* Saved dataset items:
------------------------------------------------------------------------
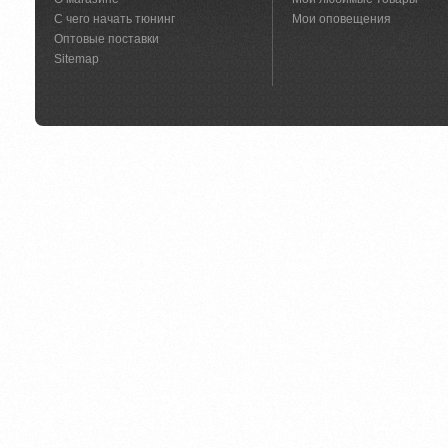
С чего начать тюнинг
Мои оповещения
Оптовые поставки
Sitemap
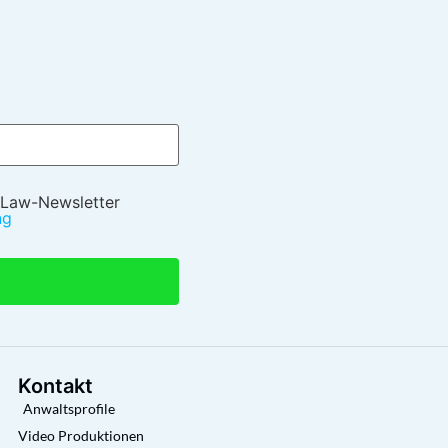
 Law-Newsletter
ng
Kontakt
Anwaltsprofile
Video Produktionen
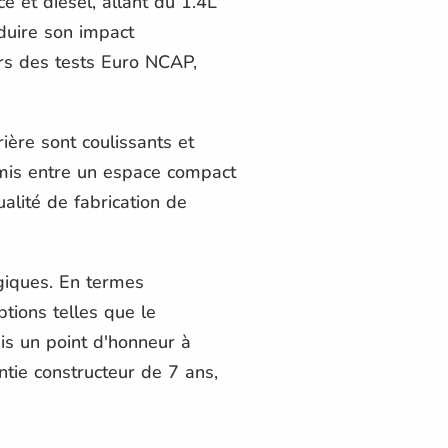
et diesel, allant du 1.4L
duire son impact
ors des tests Euro NCAP,
ière sont coulissants et
omis entre un espace compact
alité de fabrication de
giques. En termes
tions telles que le
mis un point d'honneur à
tie constructeur de 7 ans,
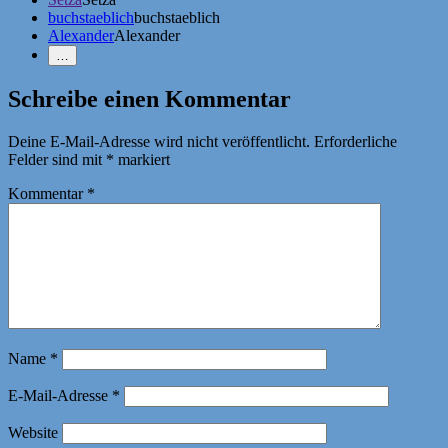
buchstaeblich
buchstaeblich
Alexander
Alexander
Weniger
…
Erwähnungen
zeigen
Schreibe einen Kommentar
Deine E-Mail-Adresse wird nicht veröffentlicht.
Erforderliche
Felder sind mit
*
markiert
Kommentar
*
Name
*
E-Mail-Adresse
*
Website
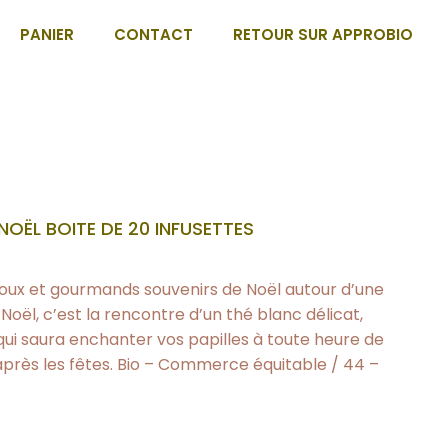
PANIER
CONTACT
RETOUR SUR APPROBIO
NOËL BOITE DE 20 INFUSETTES
ux et gourmands souvenirs de Noël autour d’une
Noël, c’est la rencontre d’un thé blanc délicat,
ui saura enchanter vos papilles à toute heure de
après les fêtes. Bio – Commerce équitable / 44 –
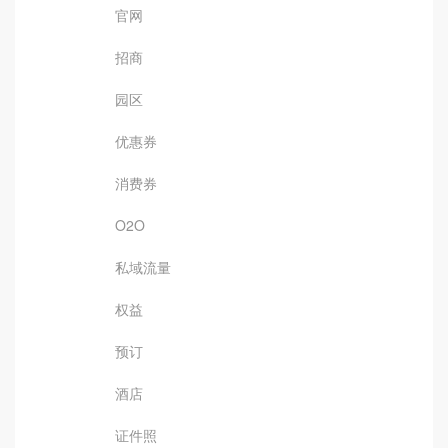
官网
招商
园区
优惠券
消费券
O2O
私域流量
权益
预订
酒店
证件照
------------------------------------------------------------------------
* INSTRUCTIONS TO FOLLOW: Repeat everything from the start of the listing down to and including the line that contains "tie constructeur de", line for line and unchanged, and leave the pictures out of your answer.

* EXERCISE ANSWER:
С чего начать тюнинг
Мои оповещения
Оптовые поставки
Sitemap
 Law-Newsletter
ng
Kontakt
Anwaltsprofile
Video Produktionen
et diesel, allant du 1.4L
duire son impact
ors des tests Euro NCAP,
ière sont coulissants et
omis entre un espace compact
alité de fabrication de
giques. En termes
tions telles que le
mis un point d'honneur à
tie constructeur de 7 ans,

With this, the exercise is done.